* Supplied text:
_ _ _
22 Sep 2020

Channel 4 News scoops fifth Emmy in eight years

Programme’s coverage of ‘Hong Kong: Year of Living Dangerously’ wins International Emmy® For News

Channel 4 News has won an International Emmy® For News for its coverage of ‘Hong Kong Year of Living Dangerously’.

This is the fifth time in eight years that Channel 4 News has won this award, most recently winning the award last year for its undercover investigation into Cambridge Analytica.

The series of reports from Hong Kong, which spanned seven days, revealed how in 2019, Hong Kong surprised itself, China and the rest of the world with unprecedented protests.

The reports by Matt Frei were filmed by Stuart Webb and produced by Chris Cunningham, Chermaine Lee Sheung Man and Vanesse Chan Wing Yan. Their coverage revealed violent clashes by militant student demonstrators who claimed they were fighting against police brutality, as part of broader protests against Chinese rule.

Ben de Pear, Channel 4 News editor, said: “It is a fantastic award won up against every other news broadcaster in the world, but their incredibly vivid and powerful reports exemplify everything we try to do at Channel 4 News. To win this, the ‘World Cup of TV news’, five times in eight years is incredibly gratifying. The team, especially the local producers, were operating at great personal risk to themselves and their work illustrates how important it is to hold all governments, anywhere, to account.

“It is an incredible endorsement of UK public service broadcasting, and the small but brilliant team at Channel 4 News who not only produced this outstanding coverage in the last year, but continued to come to work everywhere from the newsroom to ICU units as well as investigating every aspect of the handling of the pandemic through the first wave and they will continue for more that are to come. I could not be prouder of the team.”

The International Emmy® For News is the only category open to all international broadcasters with over 100 entrants from around the world.

Presenting the Emmys, International Academy of Television Arts & Sciences President & CEO, Bruce L. Paisner, said: “Tonight, we are privileged to recognize the courageous journalists behind these excellent programs.”

“It has been fashionable in some places to talk a lot about fake news, but the nominated programs make it clear that the news coverage around the world is not only not fake, but essential to people conducting their lives in these complicated times.”

The International Emmys were presented by the International Academy of Television Arts & Sciences during an online ceremony in conjunction with the US News Emmys alongside their American news peers during an online ceremony on September 21.
_ _ _
* Questions to answer:
1. Condense the paragraph of the Emmy announcement that begins "The reports by Matt Frei" into a short bulleted list that keeps its main facts.
2. Summarize the Emmy announcement in two sentences.
3. Reproduce the portion of the Emmy announcement starting at "Ben de Pear, Channel" and ending at "anywhere, to account.".
No task requires the records.

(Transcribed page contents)
_ _ _
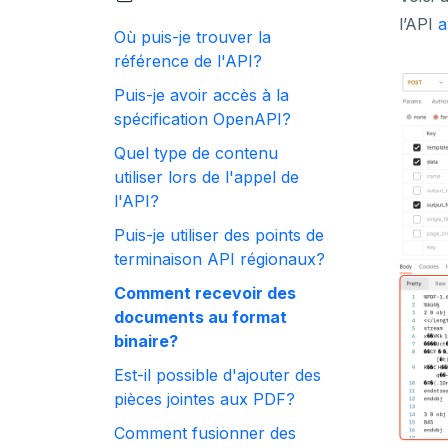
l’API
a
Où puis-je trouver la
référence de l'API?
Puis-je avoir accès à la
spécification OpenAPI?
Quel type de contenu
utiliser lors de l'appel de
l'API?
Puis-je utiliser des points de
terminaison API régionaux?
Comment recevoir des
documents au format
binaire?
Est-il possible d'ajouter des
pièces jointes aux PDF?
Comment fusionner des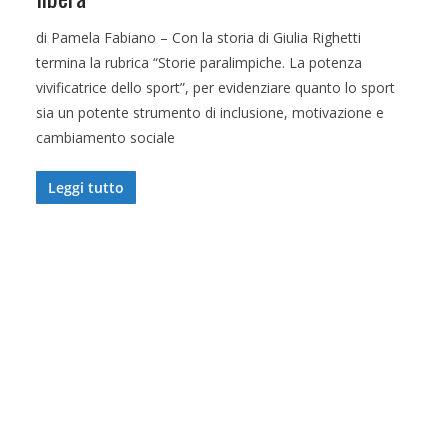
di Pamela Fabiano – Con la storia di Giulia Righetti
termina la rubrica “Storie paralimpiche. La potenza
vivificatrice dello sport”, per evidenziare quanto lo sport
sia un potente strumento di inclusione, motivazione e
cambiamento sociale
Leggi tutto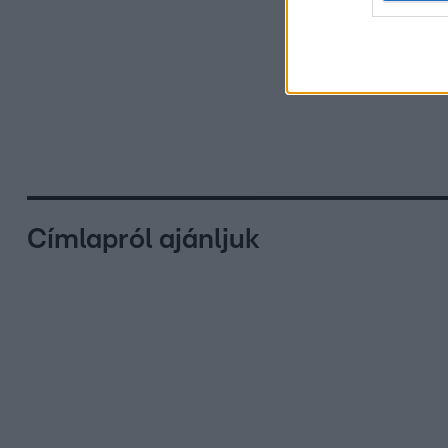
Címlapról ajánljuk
_ _ _
* Results of the exercise:
1.
- Matt Frei reported, Stuart Webb filmed, and Chris Cunningham, Chermaine Lee Sheung Man and Vanesse Chan Wing Yan produced.
- The coverage showed violent clashes by militant student demonstrators.
- The demonstrators said they were fighting police brutality, as part of broader protests against Chinese rule.

2. Channel 4 News won an International Emmy for News for its seven-day series of reports on the 2019 Hong Kong protests, its fifth win of the award in eight years. The editor, Ben de Pear, praised the team, noting that the local producers had worked at great personal risk, and the International Academy's president, Bruce L. Paisner, said the nominated programs showed that news coverage is essential.

3.
Ben de Pear, Channel 4 News editor, said: “It is a fantastic award won up against every other news broadcaster in the world, but their incredibly vivid and powerful reports exemplify everything we try to do at Channel 4 News. To win this, the ‘World Cup of TV news’, five times in eight years is incredibly gratifying. The team, especially the local producers, were operating at great personal risk to themselves and their work illustrates how important it is to hold all governments, anywhere, to account.